Talk About Him was born from a quiet, aching place in my life, when I felt like I was bleeding silently and no one could hear me. During that time, I found myself returning to Fantasia’s version of “Lose to Win”, not for the lyrics alone, but for the gritty, raw soul she pours into every note. I’d seen the music video thousands of times, but this time was different.
I was in a marriage that was unraveling. I had no one I could talk to without dragging them into the chaos I was barely surviving. So I turned to a song I trusted to let me cry the way I needed to cry. And it worked. As the tears blurred my vision, something unexpected happened, I noticed the story unfolding in the video.
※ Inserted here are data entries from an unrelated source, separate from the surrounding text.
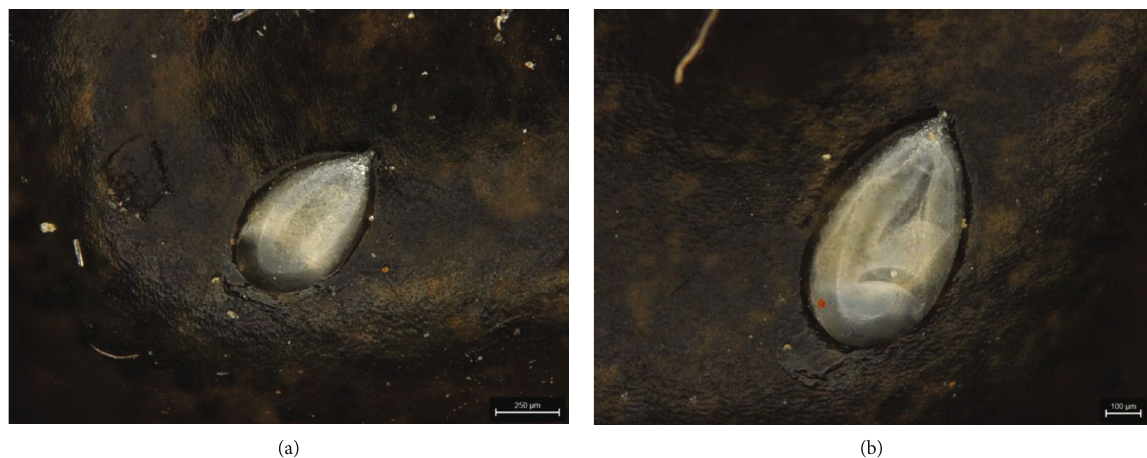
Figure 8: Microscopic image of eggs of Callosobruchus maculatus (a) before CO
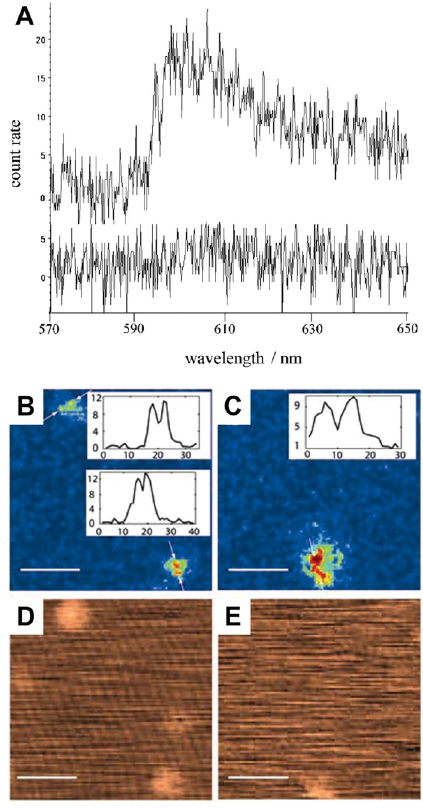
Figure 5: (A) Fluorescence spectra of Cy3 molecules when Si tip is approached (top) and retracted from sample (bottom). (B – C) Tip- induced fluorescence images of Cy3 molecules (pair) in different positions. (D – E) Corresponding AFM images of fluorescence images (B) and (C). The scale bars in (B – E) are 50 nm. Reprinted [106] with permission from Copyright 2006 by the American Physical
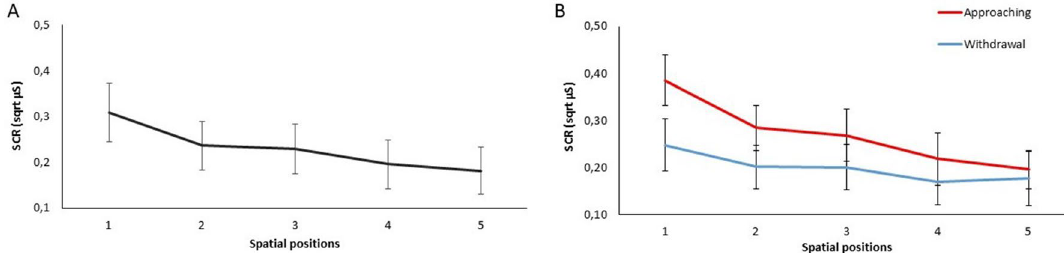
Figure 2. A physiological measure of interpersonal distance. The graph illustrates modulations of skin conductance responses (SCRs; expressed in sqrt µS). In the left panel, SCR is expressed as a function of Spatial positions (1–5) ( A ). In the right panel, SCR is expressed as a function of Movement (Approaching and Withdrawal) and Spatial positions (1–5) ( B ). Error bars indicate 95% confidence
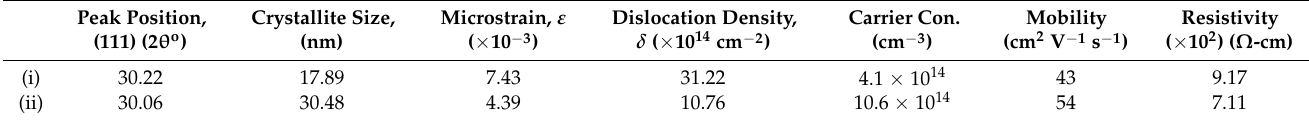
Table 2. Estimated structural and electrical properties of the PbS thin films with respect to the solution concentration.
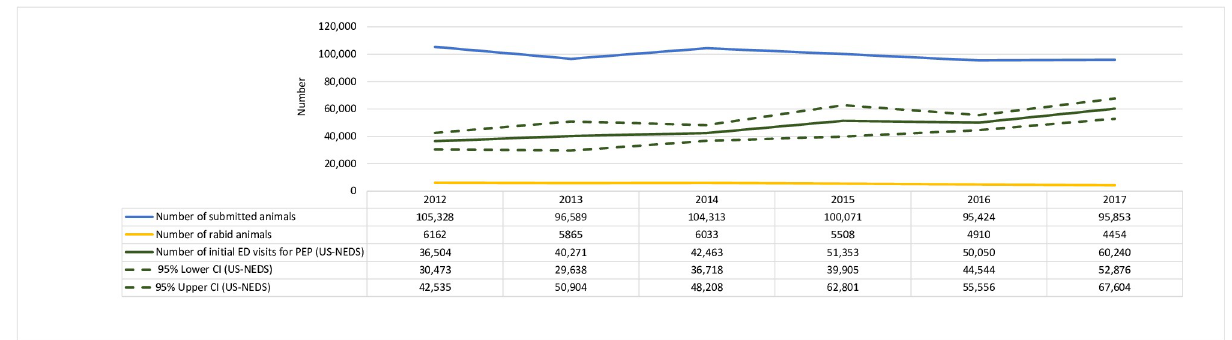
Fig 2. Trends in the national-level estimate of PEP administration and submitted animals for rabies –2012–2017. The number of initial visits for rabies postexposure prophylaxis using the Nationwide Emergency Department Sample (NEDS) with 95% confidence intervals [CI] (green solid & dashed lines), animals submitted for rabies testing to the Centers for Disease Control and Prevention (blue line), and rabies-positive animals submitted to the Centers for Disease Control and Prevention (yellow line) during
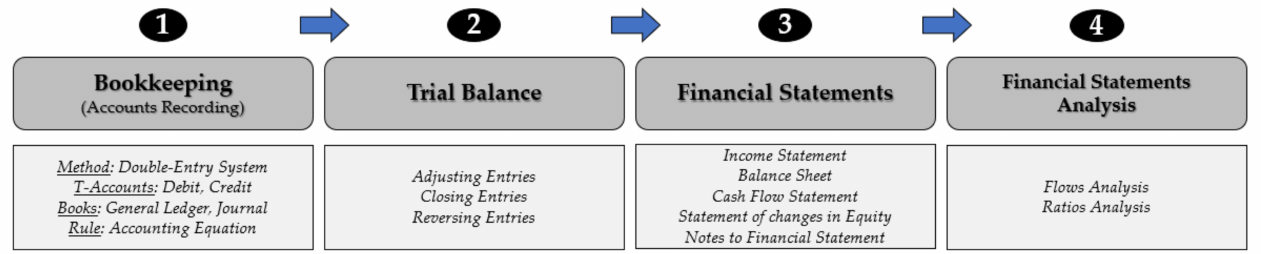
Figure 1. The Accounting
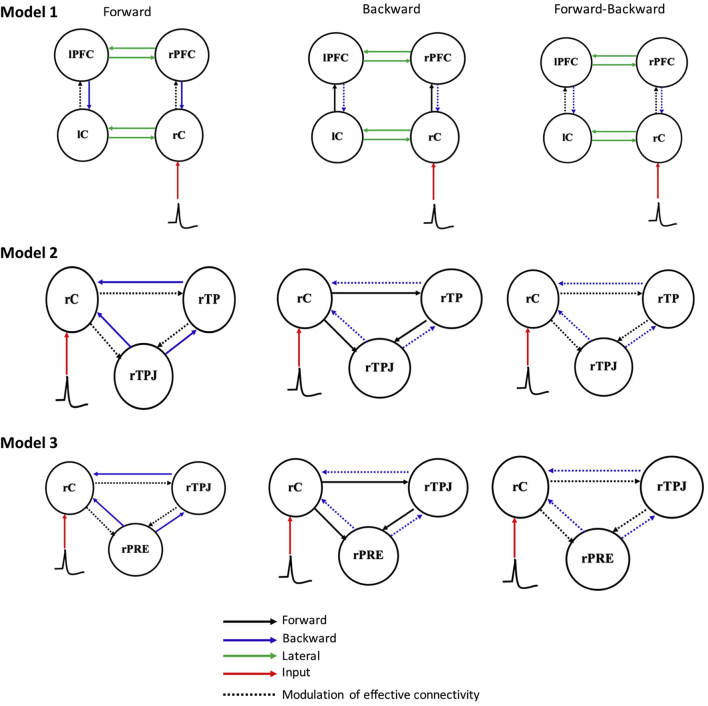
Model specifications. Three models were composed of three sub-models: forward (F), backward (B) and forward-backward (FB) models. The sources comprised the epileptic zone at the right central (rC), left central (lC), right temporal pole (rTP), right temporo-parietal junction (rTPJ), right and left prefrontal cortex (rPFC, lPFC) and right precuneus (rPRE). There are forward (black), backward (blue) and lateral (green) connections and the dotted line indicates the modulation of effective connectivity, i.e. changes in connection. (For interpretation of the references to color in this figure legend, the reader is referred to the web version of this article.)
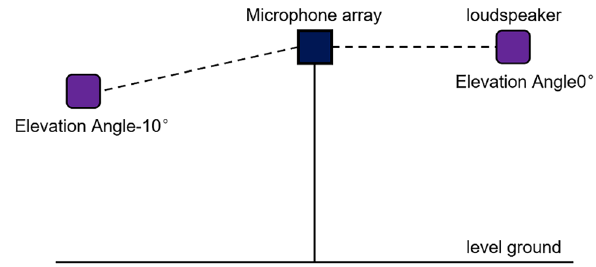
Figure 4. Acquisition of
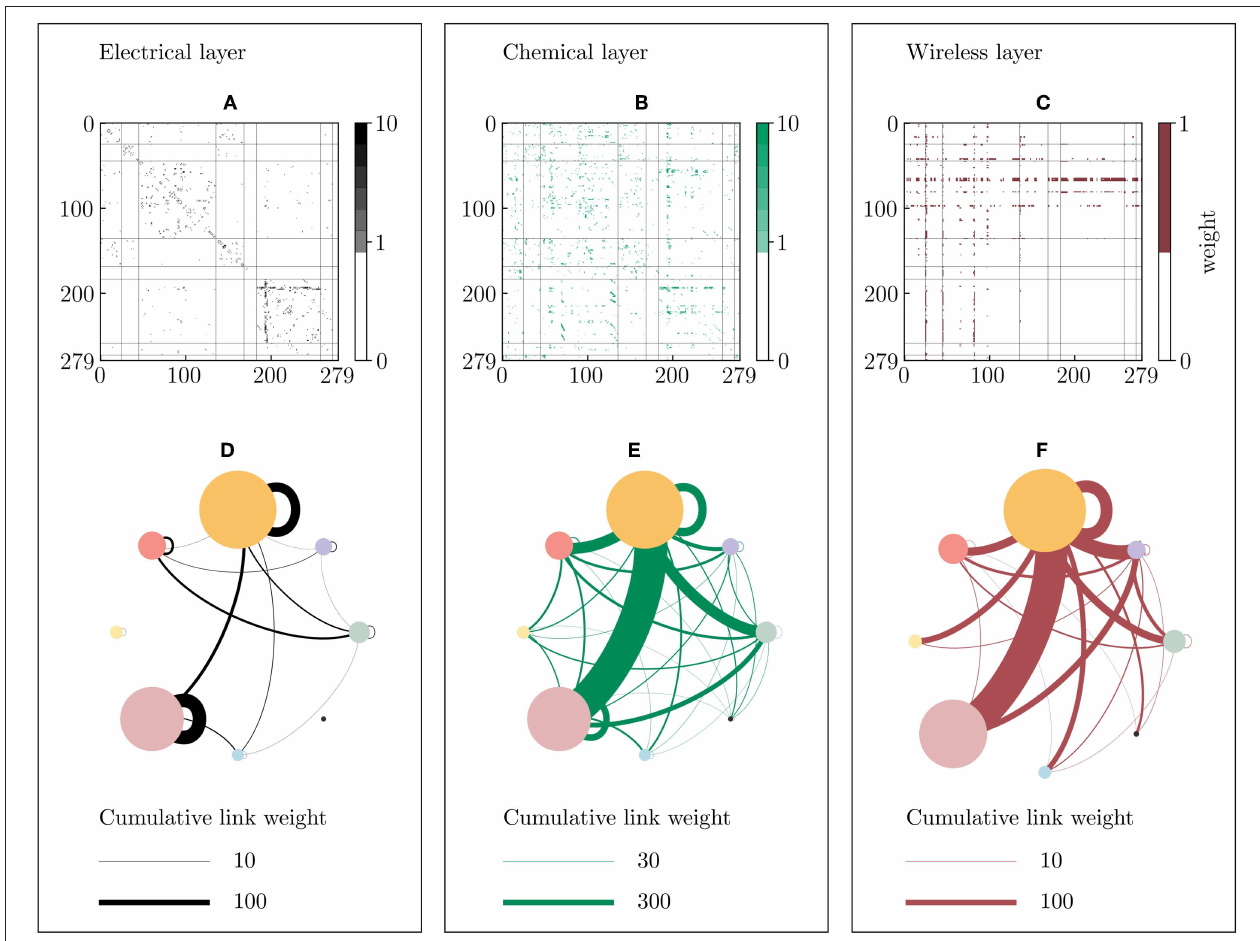
FIGURE 8 | Communities of the dynamical correlation-based C. elegans network. The network is divided into 8 communities of different size using the correlation matrices of the p -variable from the dynamical equations (see Methods 5.5). (A–C) Weighted adjacency matrices of the electrical (black), chemical (green) and wireless (red) sub-network, where the axes represent the nodes indices. The vertical and horizontal lines divides the matrix in the counter-clockwise ordered communities, from left to right in the horizontal axis, and from up to down in the vertical axis, respectively. Note that the maximum depicted weight is set to 10 in both the electrical and chemical layers for visualization reasons, even though few higher weights exist. (D–F) Inter- and intra-community coupling of the three layers, where colored circles represent communities [1: gray (25 neurons), 2: violet (20 neurons), 3: orange (91 neurons), 4: red (33 neurons), 5: yellow (15 neurons), 6: pink (75 neurons), 7: blue (14), 8: black (6 neurons)]. Electrical and chemical connections are shown as black and green lines, respectively. Wireless connections are colored in red. In this partition, edges are distributed more clearly than in the partition obtained from the Multilayer-Louvain approach in Figure 5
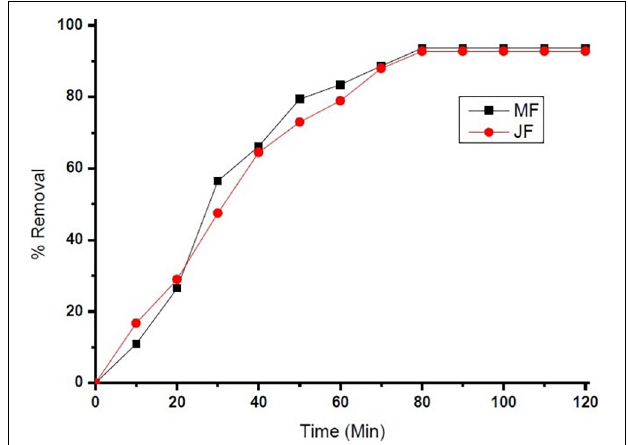
FIGURE 9 | chromium % removal on Mango (MF) and Jack fruit (JF) kernel biomass (contact time = 80 min, pH = 4.8, initial concentration = 2.5 mg. L − 1 , agitation speed = 400 rpm, room temperature).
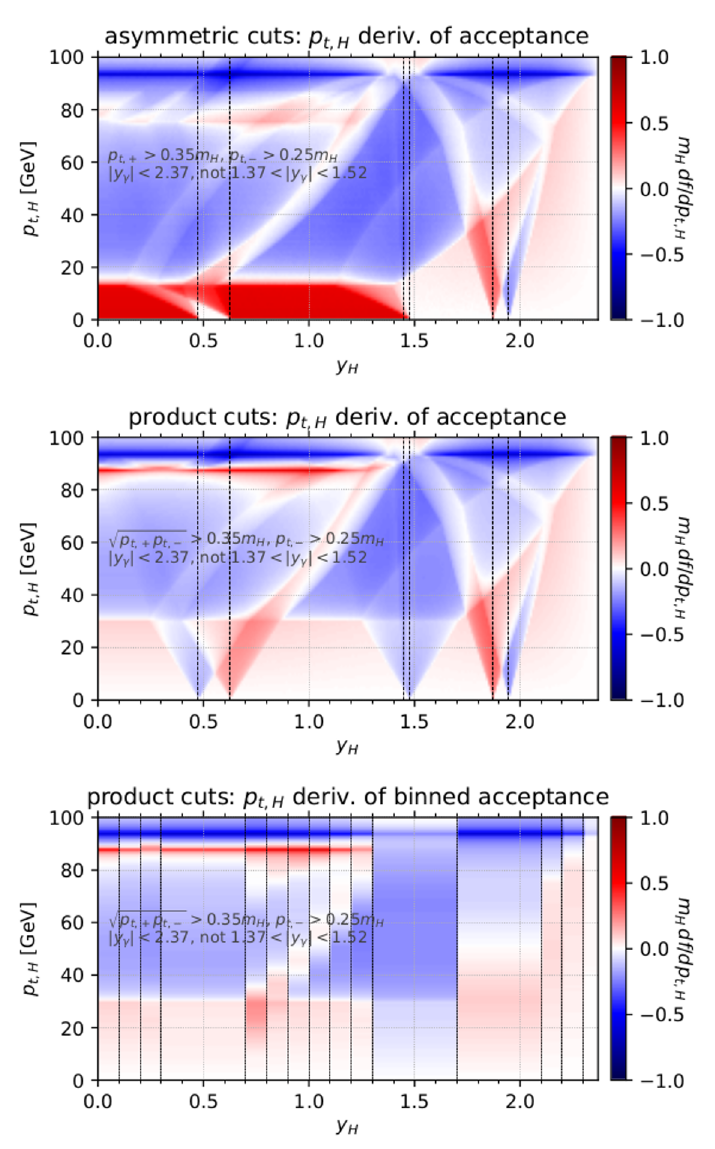
Figure 9 . The p t, h derivative of the acceptance, as a function of the Higgs boson rapidity (horizontal axis) and transverse momentum (vertical axis). Linear p t, h dependence of the acceptance at small p t, h appears as a blue or red colour that persists in the p t, h → 0 limit. The upper plot shows the results for the standard ATLAS asymmetric cuts. The middle plot shows the results obtained √ replacing the p t, + > 0 . 35 m h cut with a product cut, p t, − p t, + > 0 . 35 m h , while retaining the p t, − > 0 . 25 m h cut and all photon rapidity cuts. The lower plot shows the same results averaged over rapidity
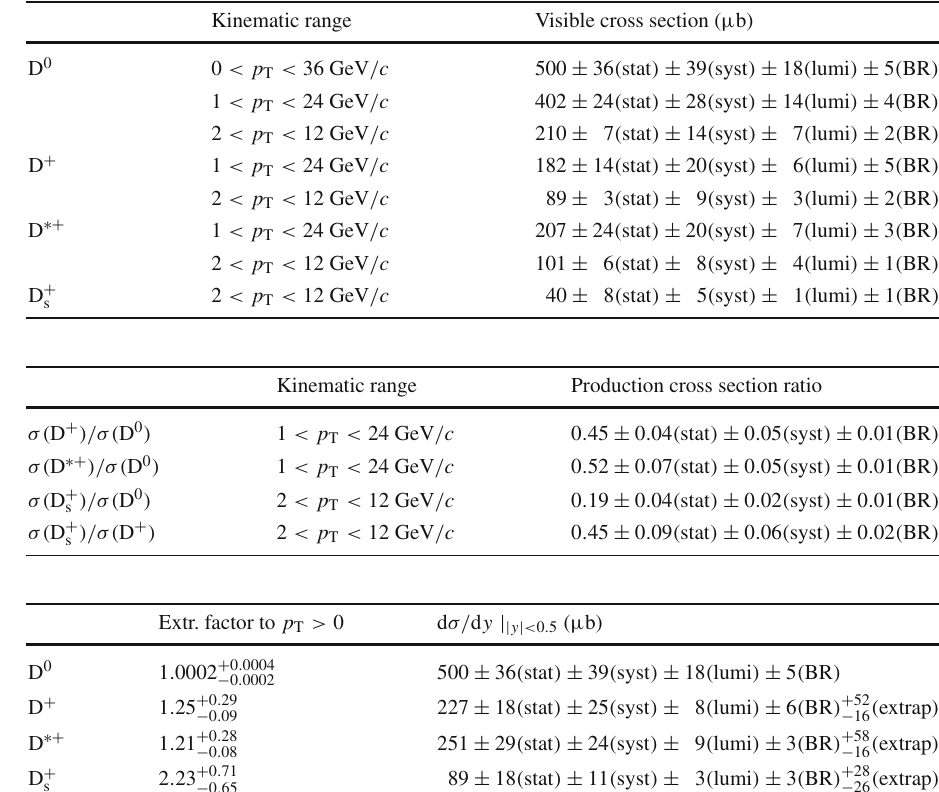
cross sections of prompt D mesons in | y | < 0 . 5 in pp √ s = 7 TeV collisions at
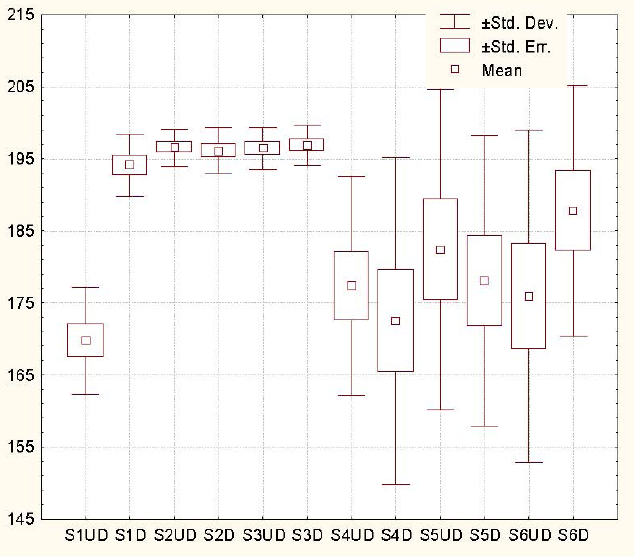
Figure 5: A box and whisker plot (of C ured in milliseconds) for each subject is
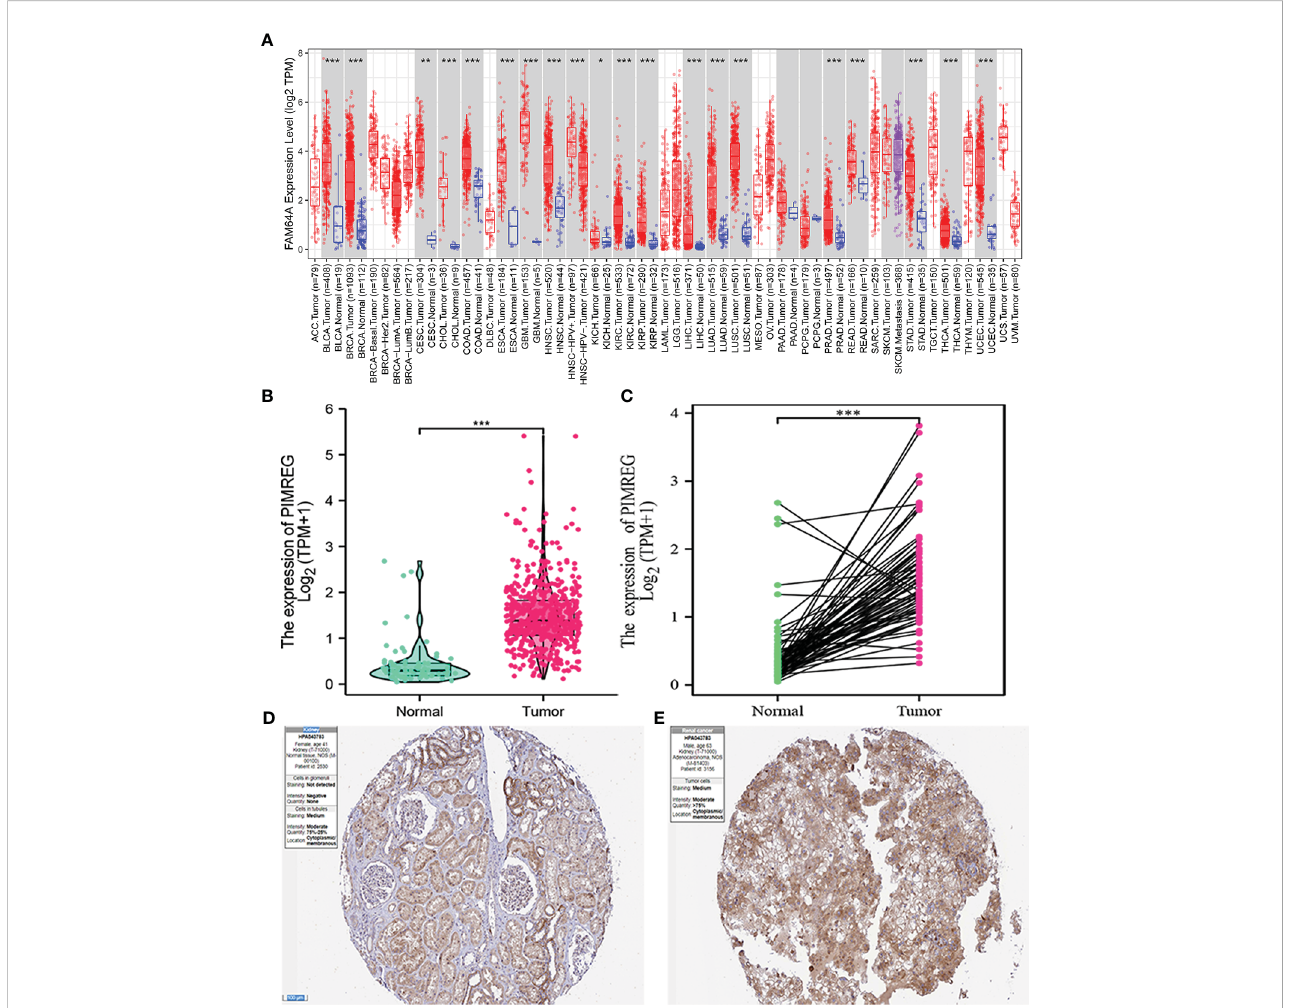
FIGURE 1 The mRNA and protein expression levels of PIMREG in ccRCC. (A) The mRNA expression levels of PIMREG in pan-cancer from TIMER2 database. (B) The mRNA expression levels of PIMREG in TCGA ccRCC database (T = 539, N = 72). (C) The PIMREG mRNA expression of pairwise ccRCC samples in TCGA dataset (T = 72, N = 72). (D) The protein expression levels of PIMREG in normal kidney tissues based on the Human Protein Atlas. (E) The protein expression levels of PIMREG in ccRCC tissues based on the Human Protein Atlas. *P < 0.05, **P < 0.01, ***P < 0.001; ccRCC: clear cell renal cell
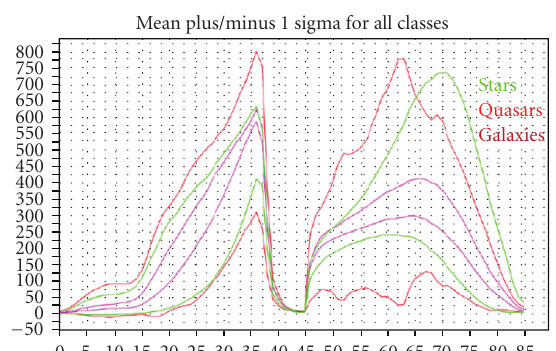
Figure 10: The simulated 1D low dispersion spectra by Gaia according to Bailer-Jones et al., 2008 [17]. The x-axis in pixels covers the BP and RP range, on y-axis is the intensity (arbitrary units). This picture shows that even for very low dispersion spectra without visible spectral lines valuable information can be obtained and scientifically used from the spectral continuum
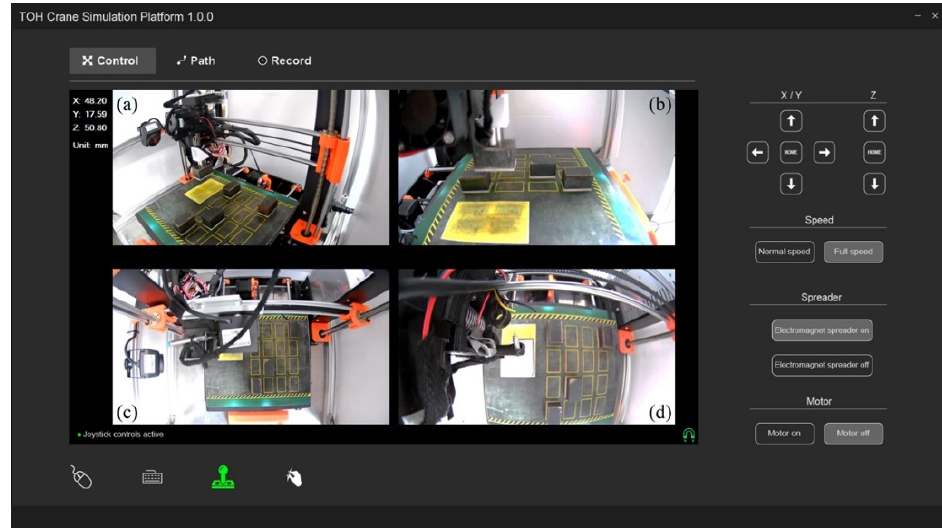
Figure 2. Screen capture of the controller software. ( a ) Global view. ( b ) Conventional cabin view. ( c ) Bird view. ( d ) Top view.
There’s this moment: Fantasia’s character is shrinking inside herself while the man screams in her face. She looks so small, so unseen. I found myself wondering, Who would notice this moment for what it really was? Who would step in, not to save her like a hero, but to truly see her?
I thought, Maybe a pastor would.
And then I thought, But what is a pastor doing in a place like that?
I laughed at the impossibility. There’s no easy explanation. He’s not there to volunteer or preach. He’s there as a customer, and that realization stuck. What if a moment like this is his wake-up call too?
That seed became Talk About Him, a story about a pastor with a secret sexual addiction and the escort who changes his life. But more than that, it’s a story about what happens when God walks into unsanitized spaces and doesn’t flinch. It’s about the holy work of love and redemption in places most people are too afraid to look.
And while I was writing it, I kept seeing real headlines, pastors going viral for all the wrong reasons, the church wrestling (and sometimes failing) to reckon with human weakness. I told myself, This book needs to save them too. Not with judgment, but with honesty.
So, if you pick up Talk About Him, know this: it’s a gritty betrayal and a holy offering. It’s fiction, yes—but it was forged in my real tears. My hope is that it reaches anyone who’s ever wondered if God still moves in the places we try to hide.
Because He does.
And sometimes, it starts with one broken person seeing another, and talking about Him.